— Begin EXERCISE INPUTS —
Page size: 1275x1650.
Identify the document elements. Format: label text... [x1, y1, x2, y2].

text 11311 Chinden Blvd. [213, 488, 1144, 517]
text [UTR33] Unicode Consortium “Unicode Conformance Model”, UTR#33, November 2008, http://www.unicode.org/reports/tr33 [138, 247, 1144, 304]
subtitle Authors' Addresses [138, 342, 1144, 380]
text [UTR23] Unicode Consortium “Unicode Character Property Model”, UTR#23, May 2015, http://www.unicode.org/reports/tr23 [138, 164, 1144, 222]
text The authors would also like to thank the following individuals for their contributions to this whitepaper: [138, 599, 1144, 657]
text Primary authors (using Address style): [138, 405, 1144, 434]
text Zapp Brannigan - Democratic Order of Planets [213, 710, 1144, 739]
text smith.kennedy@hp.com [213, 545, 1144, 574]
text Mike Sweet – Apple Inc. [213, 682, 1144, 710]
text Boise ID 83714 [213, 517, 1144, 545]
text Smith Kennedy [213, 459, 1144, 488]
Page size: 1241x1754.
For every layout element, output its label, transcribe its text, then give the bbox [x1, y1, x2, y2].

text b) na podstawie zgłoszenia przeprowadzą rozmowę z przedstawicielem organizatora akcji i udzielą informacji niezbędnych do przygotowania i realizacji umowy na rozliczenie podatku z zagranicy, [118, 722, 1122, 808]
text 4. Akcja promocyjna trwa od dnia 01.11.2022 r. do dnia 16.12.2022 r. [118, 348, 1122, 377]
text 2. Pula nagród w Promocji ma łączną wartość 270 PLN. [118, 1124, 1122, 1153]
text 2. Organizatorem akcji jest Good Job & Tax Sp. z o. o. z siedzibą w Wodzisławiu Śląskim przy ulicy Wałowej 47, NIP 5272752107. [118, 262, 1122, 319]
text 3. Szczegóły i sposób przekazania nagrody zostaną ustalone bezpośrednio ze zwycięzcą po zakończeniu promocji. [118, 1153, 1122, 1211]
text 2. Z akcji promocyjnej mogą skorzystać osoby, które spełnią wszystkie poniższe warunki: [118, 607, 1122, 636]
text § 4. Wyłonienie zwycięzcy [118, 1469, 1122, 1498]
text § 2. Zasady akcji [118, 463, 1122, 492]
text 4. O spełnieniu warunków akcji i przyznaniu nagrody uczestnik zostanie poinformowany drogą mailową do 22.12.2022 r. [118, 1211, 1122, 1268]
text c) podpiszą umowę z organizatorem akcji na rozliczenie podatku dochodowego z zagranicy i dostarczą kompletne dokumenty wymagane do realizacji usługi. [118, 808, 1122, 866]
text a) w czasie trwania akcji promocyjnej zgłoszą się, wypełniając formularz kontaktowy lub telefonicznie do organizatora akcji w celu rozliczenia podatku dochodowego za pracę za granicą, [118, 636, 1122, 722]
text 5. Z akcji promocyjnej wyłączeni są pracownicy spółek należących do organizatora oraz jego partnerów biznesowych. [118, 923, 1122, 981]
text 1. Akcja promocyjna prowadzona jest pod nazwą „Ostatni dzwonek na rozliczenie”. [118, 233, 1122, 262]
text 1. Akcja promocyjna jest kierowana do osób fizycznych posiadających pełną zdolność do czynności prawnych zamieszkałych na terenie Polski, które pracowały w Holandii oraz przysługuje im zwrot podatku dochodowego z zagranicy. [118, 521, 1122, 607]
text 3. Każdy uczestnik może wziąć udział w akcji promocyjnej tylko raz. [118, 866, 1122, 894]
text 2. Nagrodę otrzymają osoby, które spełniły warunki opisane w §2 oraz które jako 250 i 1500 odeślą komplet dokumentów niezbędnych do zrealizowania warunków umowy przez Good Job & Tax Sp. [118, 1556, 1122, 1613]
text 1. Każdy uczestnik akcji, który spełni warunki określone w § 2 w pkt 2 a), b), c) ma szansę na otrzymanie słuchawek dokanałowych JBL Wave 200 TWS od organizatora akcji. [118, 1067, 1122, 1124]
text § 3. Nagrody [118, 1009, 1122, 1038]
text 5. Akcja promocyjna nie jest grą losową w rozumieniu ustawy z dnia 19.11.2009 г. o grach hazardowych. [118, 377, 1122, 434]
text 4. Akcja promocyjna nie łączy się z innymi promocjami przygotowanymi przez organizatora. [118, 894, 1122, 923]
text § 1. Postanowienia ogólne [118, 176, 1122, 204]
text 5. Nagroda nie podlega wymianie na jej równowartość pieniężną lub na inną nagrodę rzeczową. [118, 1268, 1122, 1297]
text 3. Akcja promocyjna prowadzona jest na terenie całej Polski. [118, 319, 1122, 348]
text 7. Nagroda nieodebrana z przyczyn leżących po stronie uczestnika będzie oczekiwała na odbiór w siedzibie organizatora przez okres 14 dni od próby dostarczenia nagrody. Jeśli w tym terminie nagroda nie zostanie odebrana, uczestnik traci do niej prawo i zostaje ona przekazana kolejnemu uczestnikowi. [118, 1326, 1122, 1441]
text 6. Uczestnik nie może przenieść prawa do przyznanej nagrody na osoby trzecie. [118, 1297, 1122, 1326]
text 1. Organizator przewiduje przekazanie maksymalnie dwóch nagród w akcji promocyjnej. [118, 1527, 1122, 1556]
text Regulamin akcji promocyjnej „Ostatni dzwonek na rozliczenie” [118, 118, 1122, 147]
— End EXERCISE INPUTS —
● PROBLEM DETAILS
Gather every line in the rows above that contains the word "Good".

● RESPONSE TO THIS EXERCISE
text 2. Organizatorem akcji jest Good Job & Tax Sp. z o. o. z siedzibą w Wodzisławiu Śląskim przy ulicy Wałowej 47, NIP 5272752107. [118, 262, 1122, 319]
text 2. Nagrodę otrzymają osoby, które spełniły warunki opisane w §2 oraz które jako 250 i 1500 odeślą komplet dokumentów niezbędnych do zrealizowania warunków umowy przez Good Job & Tax Sp. [118, 1556, 1122, 1613]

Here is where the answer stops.